-- Opening Marker --
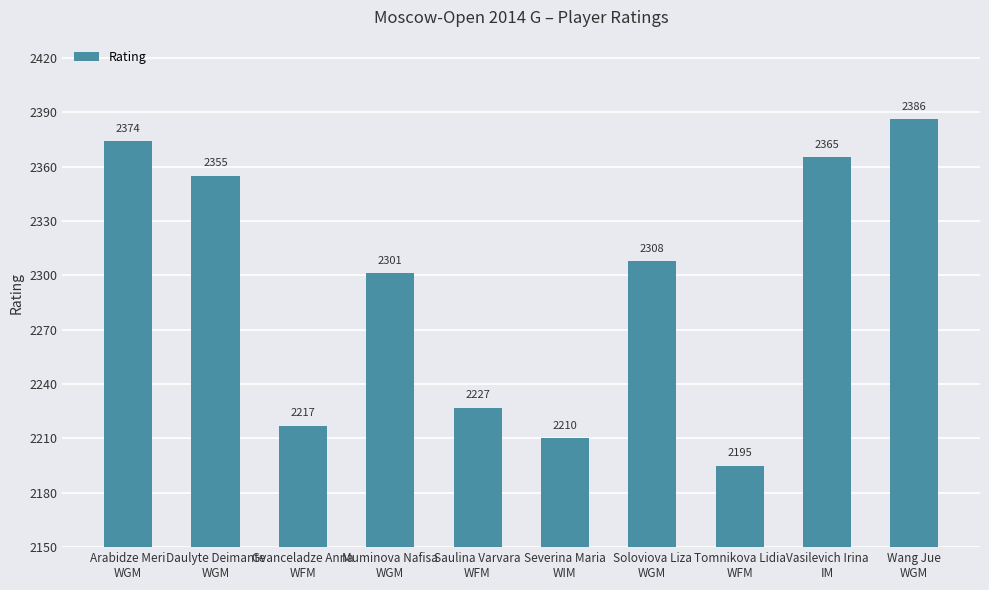

What is the greatest value displayed?

2386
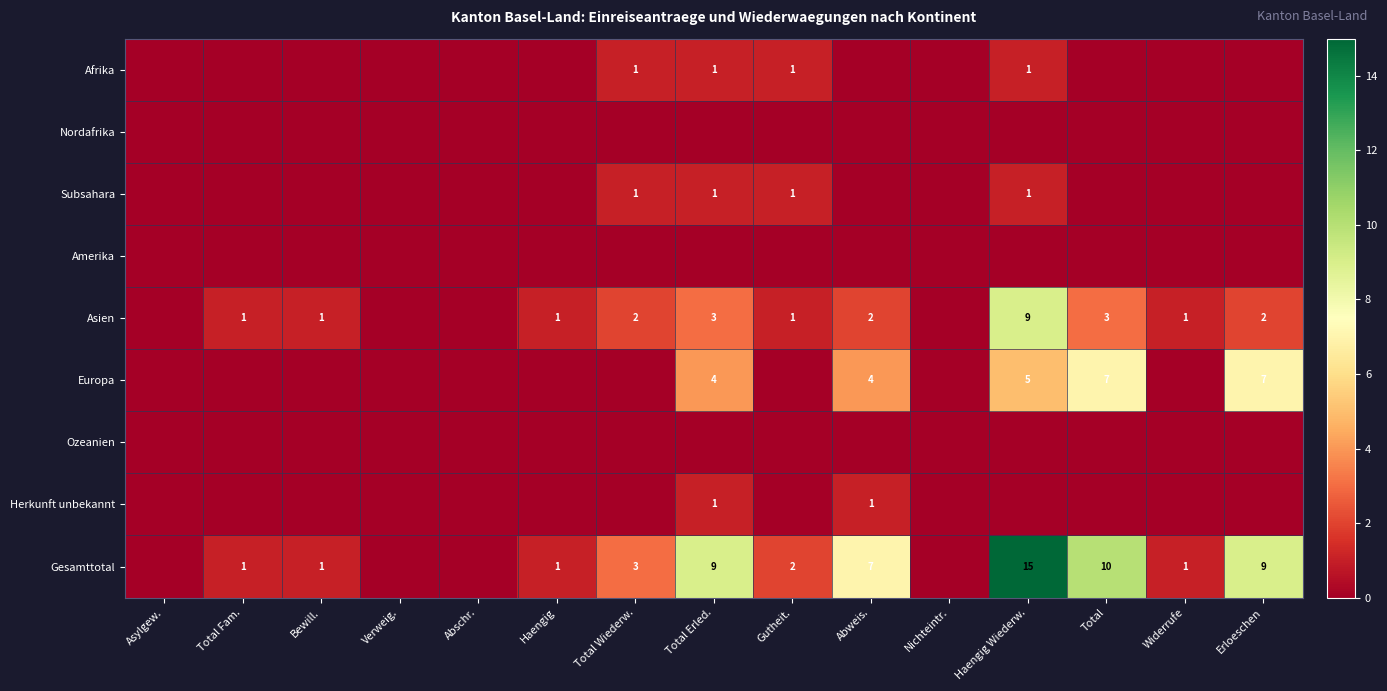

True or false: Asien has a value of 1 at Total Fam..

True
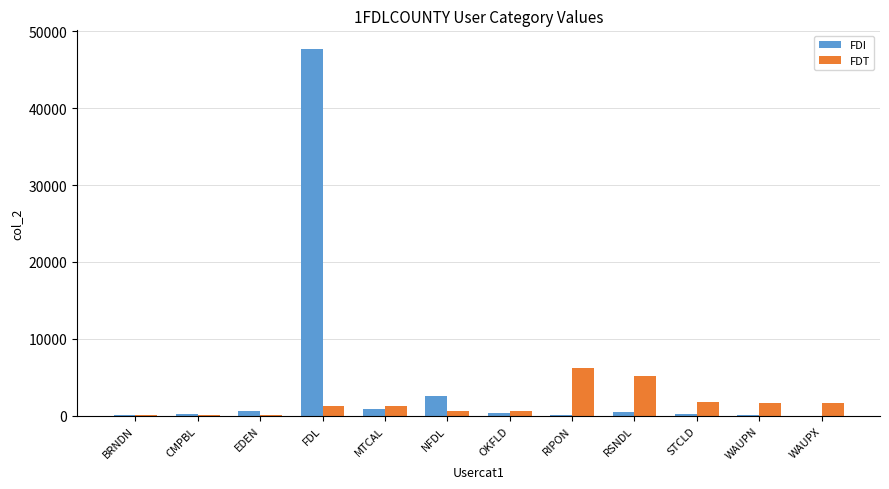

The value of FDT at CMPBL is 58. True or false?

True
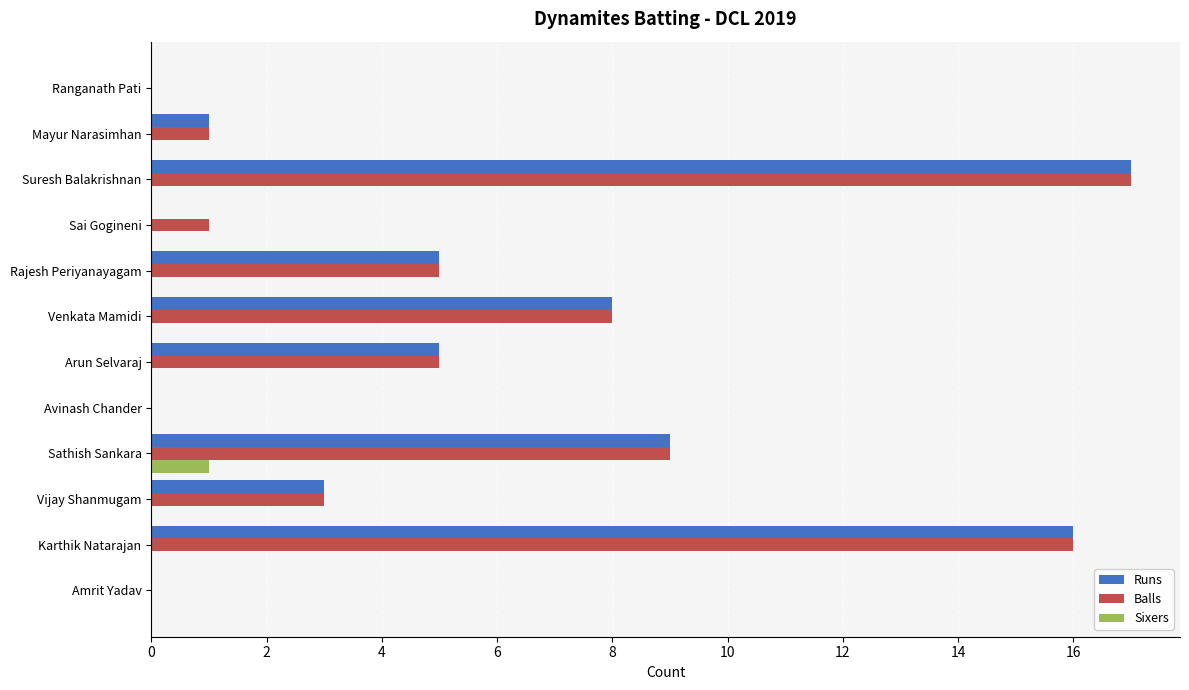

True or false: Balls has a value of 5 at Suresh Balakrishnan.

False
-- Closing Marker --
__Task item__:
Please render the listing above as a Markdown table with the columns Row and Line text, numbering each row and omitting blank lines and picture lines.

__Output for this task__:
| Row | Line text |
|---|---|
| 1 | What is the greatest value displayed? |
| 2 | 2386 |
| 3 | True or false: Asien has a value of 1 at Total Fam.. |
| 4 | True |
| 5 | The value of FDT at CMPBL is 58. True or false? |
| 6 | True |
| 7 | True or false: Balls has a value of 5 at Suresh Balakrishnan. |
| 8 | False |